For more information email: tflynn@clarkstonlegal.com

Saturday, December 6, 2014

Detroit Home Foreclosure & Auction Leads to Murder

We have all heard the news streaming from Detroit over the past half-decade regarding the effects of the real estate collapse.  In order to generate some much-needed revenue, the Mayor's office has designed several programs to demolish the thousands of vacant condemned homes across Detroit, and auction salvageable properties that have been foreclosed for non-payment of taxes.

When property owners do not pay their property taxes, Michigan law provides a foreclosure process for the county treasurer to sell the property out from under the owner, similar to a mortgage foreclosure.  In Detroit, the tax foreclosure process has taken on a Kafkaesque dimension due to the sheer volume of distressed homes and the unusual tenacity of squatters.

Just as 75,000 properties in Wayne County are being prepared for tax foreclosures and sale by auction in 2015, a father and his adult daughter were gunned-down last week when entering their newly acquired home in the bucolic Rosedale Park section of Detroit.  They purchased the home at a tax foreclosure auction and were taking possession the day after Thanksgiving.
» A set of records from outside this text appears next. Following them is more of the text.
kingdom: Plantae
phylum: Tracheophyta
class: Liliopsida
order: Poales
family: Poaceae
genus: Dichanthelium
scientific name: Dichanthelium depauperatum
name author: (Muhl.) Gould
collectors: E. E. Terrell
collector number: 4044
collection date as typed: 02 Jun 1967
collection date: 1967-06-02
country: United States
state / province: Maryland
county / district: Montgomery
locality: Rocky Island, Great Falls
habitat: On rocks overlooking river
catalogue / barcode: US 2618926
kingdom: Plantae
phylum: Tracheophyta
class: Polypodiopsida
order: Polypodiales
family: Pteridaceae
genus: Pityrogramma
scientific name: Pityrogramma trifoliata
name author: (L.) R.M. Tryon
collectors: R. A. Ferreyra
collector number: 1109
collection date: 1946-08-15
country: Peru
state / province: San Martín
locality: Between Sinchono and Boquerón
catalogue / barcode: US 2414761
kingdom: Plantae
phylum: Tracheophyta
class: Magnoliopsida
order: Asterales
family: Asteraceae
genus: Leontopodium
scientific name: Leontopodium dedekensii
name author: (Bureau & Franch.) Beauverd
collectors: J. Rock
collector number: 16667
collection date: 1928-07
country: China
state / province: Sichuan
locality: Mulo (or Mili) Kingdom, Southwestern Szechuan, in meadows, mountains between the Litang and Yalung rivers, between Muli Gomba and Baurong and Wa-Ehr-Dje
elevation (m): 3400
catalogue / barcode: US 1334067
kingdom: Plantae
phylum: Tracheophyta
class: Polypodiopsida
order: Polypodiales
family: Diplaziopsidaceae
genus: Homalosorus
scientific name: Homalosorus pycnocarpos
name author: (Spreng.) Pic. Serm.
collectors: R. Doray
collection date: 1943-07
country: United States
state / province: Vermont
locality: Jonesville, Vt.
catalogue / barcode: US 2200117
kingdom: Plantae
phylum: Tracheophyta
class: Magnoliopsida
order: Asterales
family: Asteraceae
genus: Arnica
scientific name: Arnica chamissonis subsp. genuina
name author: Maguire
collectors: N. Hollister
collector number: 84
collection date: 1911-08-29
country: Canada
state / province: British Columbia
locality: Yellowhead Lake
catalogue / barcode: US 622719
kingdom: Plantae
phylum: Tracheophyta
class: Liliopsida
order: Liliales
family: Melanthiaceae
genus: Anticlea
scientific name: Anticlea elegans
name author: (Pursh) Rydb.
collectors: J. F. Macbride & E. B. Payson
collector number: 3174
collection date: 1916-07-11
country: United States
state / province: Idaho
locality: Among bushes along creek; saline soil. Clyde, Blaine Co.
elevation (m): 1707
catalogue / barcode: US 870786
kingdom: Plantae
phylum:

Unfortunately for the now-deceased new home owners, the former tax-delinquent owners were either unaware of the foreclosure sale, or did not care, leaving an uninformed family member to occupy the home over the holiday weekend; he was armed and probably thought he was protecting family property.

The most discouraging aspect of this story is where the murders took place.  Rosedale Park is the largest historic district in Michigan; it's homeowner's association is nearly a century old.  Among the residents of these historic and beautiful neighborhoods -Rosedale, North Rosedale and Grandmont- are some of Detroit's leading citizens.

The percentage of distressed homes in Wayne County, especially Detroit, that have delinquent tax issues, squatters, auction complications, or outright condemnation is critically high.  Getting law enforcement from Detroit and Wayne County to coordinate these property transfers with the County Treasurer will be a challenge.

This challenge must be met, however, or more blood will flow in the "D" as new property owners clash with former property owners, and as squatters are confronted with self-help eviction methods.